══ QUOTED PASSAGE

Morgan Llywelyn,
The Elementals
(Tor, 1993; 2003)

In The Elementals, Morgan Llywelyn explores the elements of water, fire, earth and air in four loosely connected stories which span from the distant past to the perhaps not-too-distant future. Overall, there is a strong ecological message throughout the book, warning of the consequences of losing touch with nature.

The first story concerns water. The section begins, as each section begins, with a kind of prose poem that reflects the element. A small band of craftspeople have built a boat in anticipation of massive floods threatening their island, Atlantis. By the time the waters begin rising, they have sustained so many attacks from those who want a place on the boat that they now number three men and about fifty women. One of the women, Kesair, takes on a leadership role, getting them onto the boat and away before they are overrun, and not a moment too soon. While they are at sea, she organizes them and keeps them from despair.

Eventually, they make landfall on an island and settle at first near the sea. Kesair finds that the water, once a threat, draws her, and she spends whatever time she is not leading the community at the ocean's edge. She finds that it is difficult to be the leader, to always have people relying on her, and something about the water restores her. When it is time to leave the ocean for more fertile land in which to settle, Kesair follows the waterways to find green valleys and fields in which her people can thrive. Yet she carries with her a reminder of the ocean.

════
══ RECORDED INFORMATION

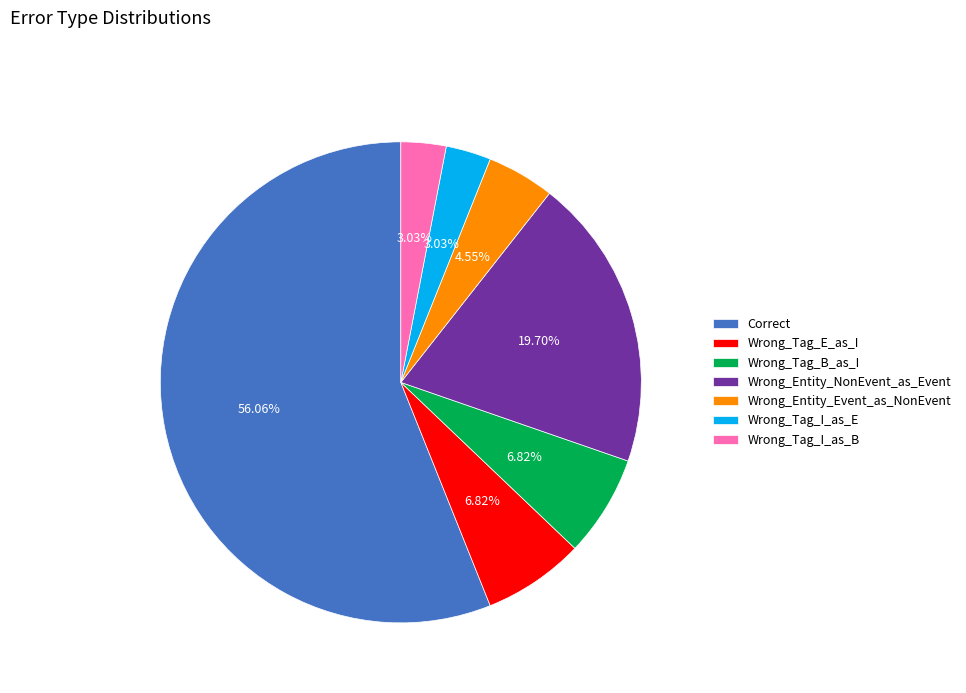

How many slices are in this pie chart?

7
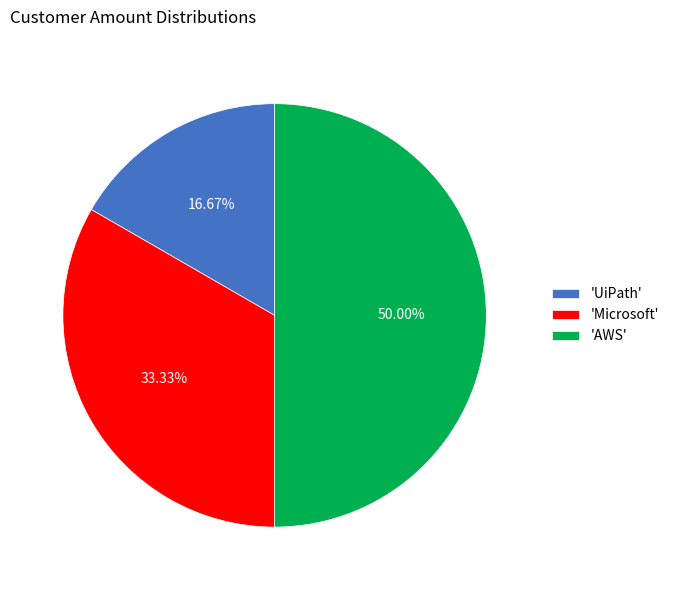

How many slices are in this pie chart?

3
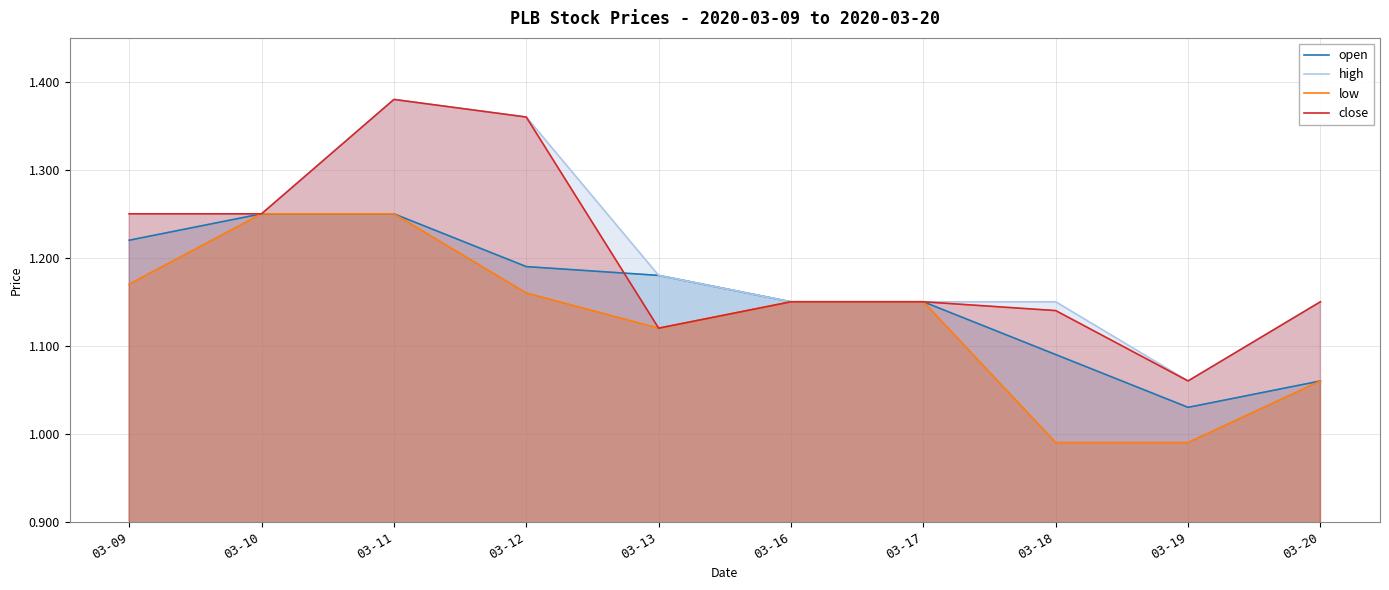

Rank the series at 03-20 from lowest to highest value.

open, low, high, close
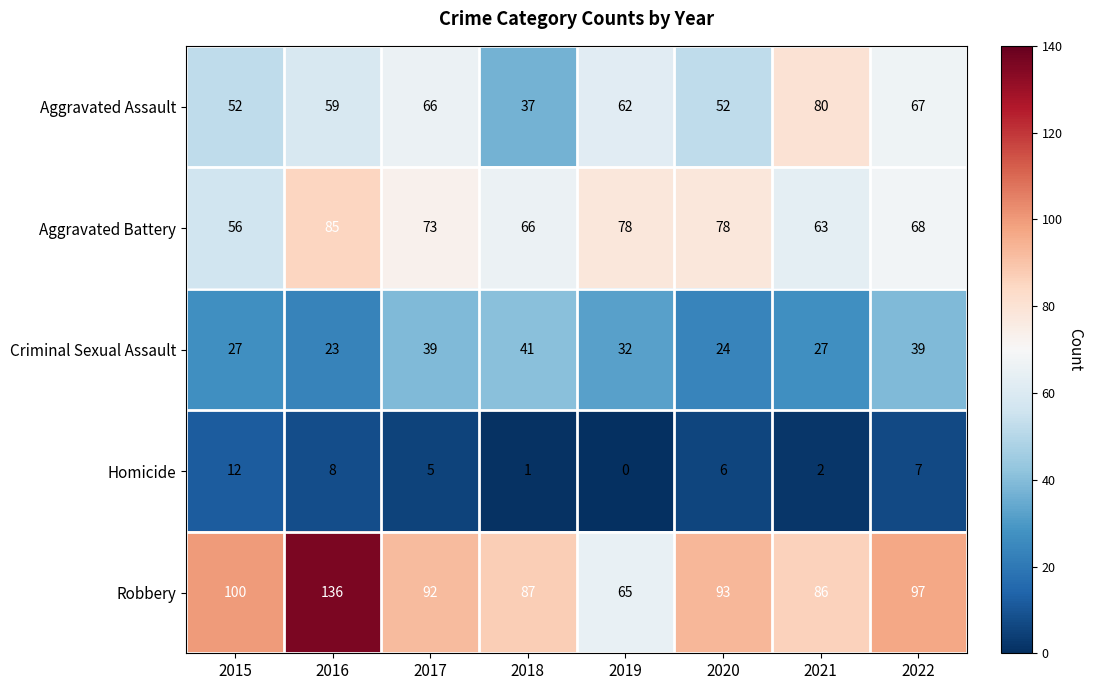

At which label does Aggravated Assault first exceed 62?

2017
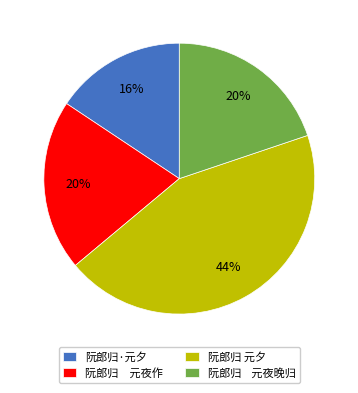

To the nearest percent, what is the average slice percentage?

25%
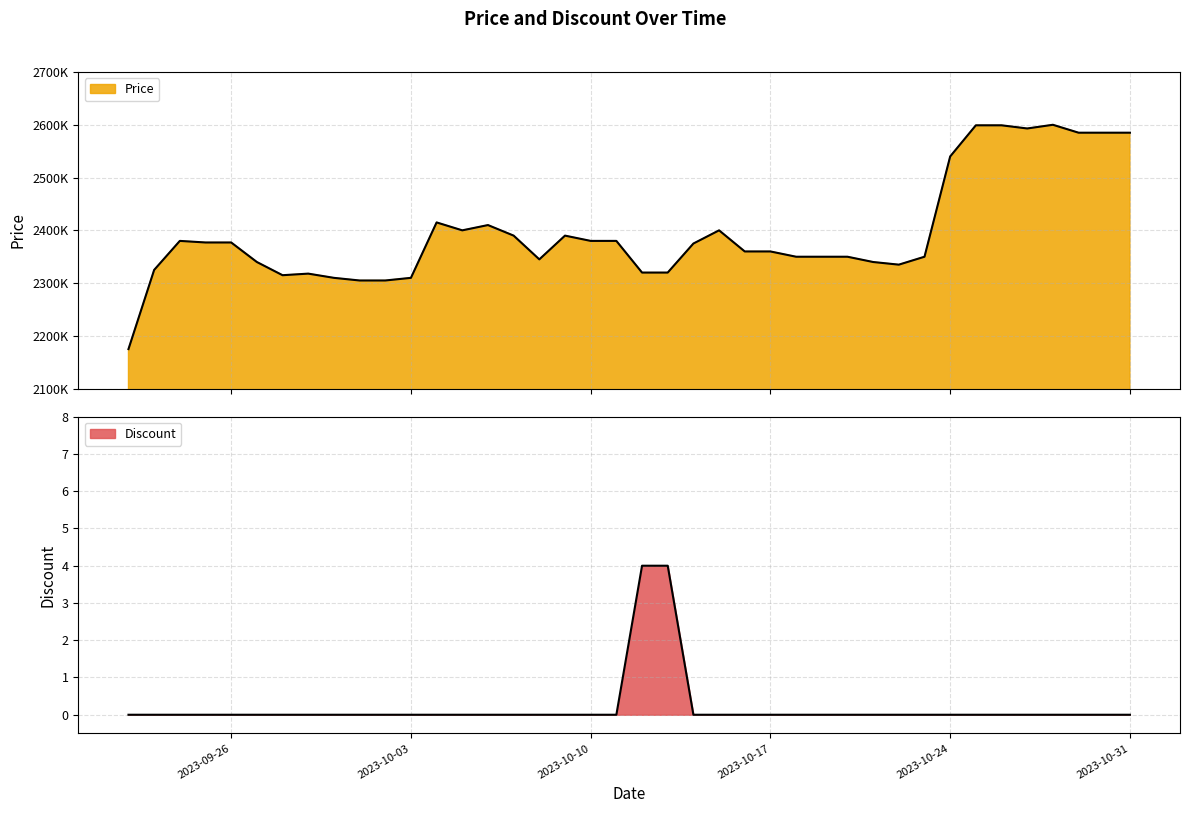

The Discount series shows 4 at 2023-10-13. True or false?

True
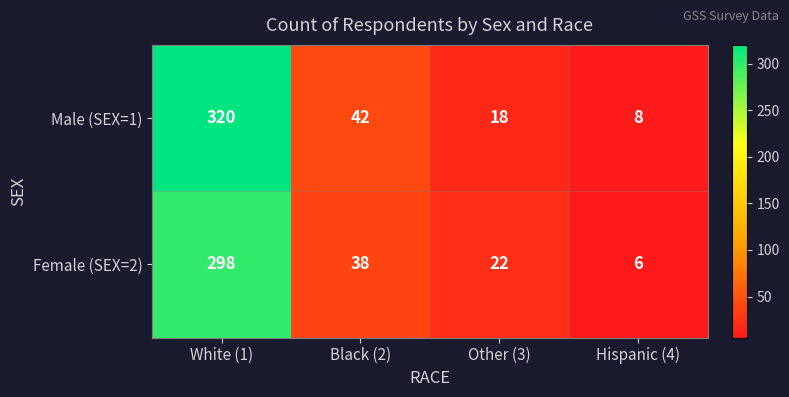

Rank the series by their average value, from lowest to highest.

Female (SEX=2), Male (SEX=1)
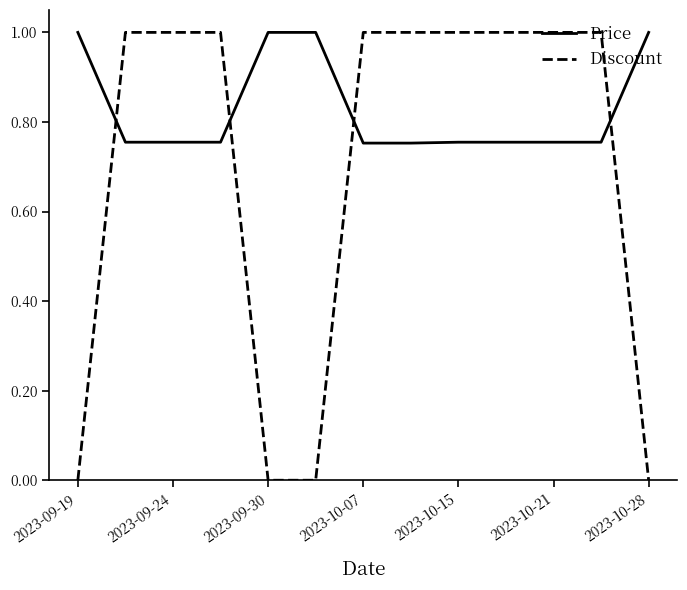

How many categories are shown in the chart?

13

════

* YOUR TASKS
[1] According to the review of The Elementals, what is the name of the island threatened by floods in the first story?
[2] Decide whether each statement agrees with the review of The Elementals, and quote the words that settle it: (a) The first story concerns fire. (b) Kesair takes on a leadership role. (c) The four stories are closely connected.
[3] Write out the part of the review of The Elementals from "In The Elementals, Morgan" up to and including "touch with nature.".
The lines after the review of The Elementals are separate material.

* EXPECTED RESPONSES
[1] Atlantis

[2]
(a) No: "The first story concerns water."
(b) Yes: "One of the women, Kesair, takes on a leadership role"
(c) No: "four loosely connected stories"

[3]
In The Elementals, Morgan Llywelyn explores the elements of water, fire, earth and air in four loosely connected stories which span from the distant past to the perhaps not-too-distant future. Overall, there is a strong ecological message throughout the book, warning of the consequences of losing touch with nature.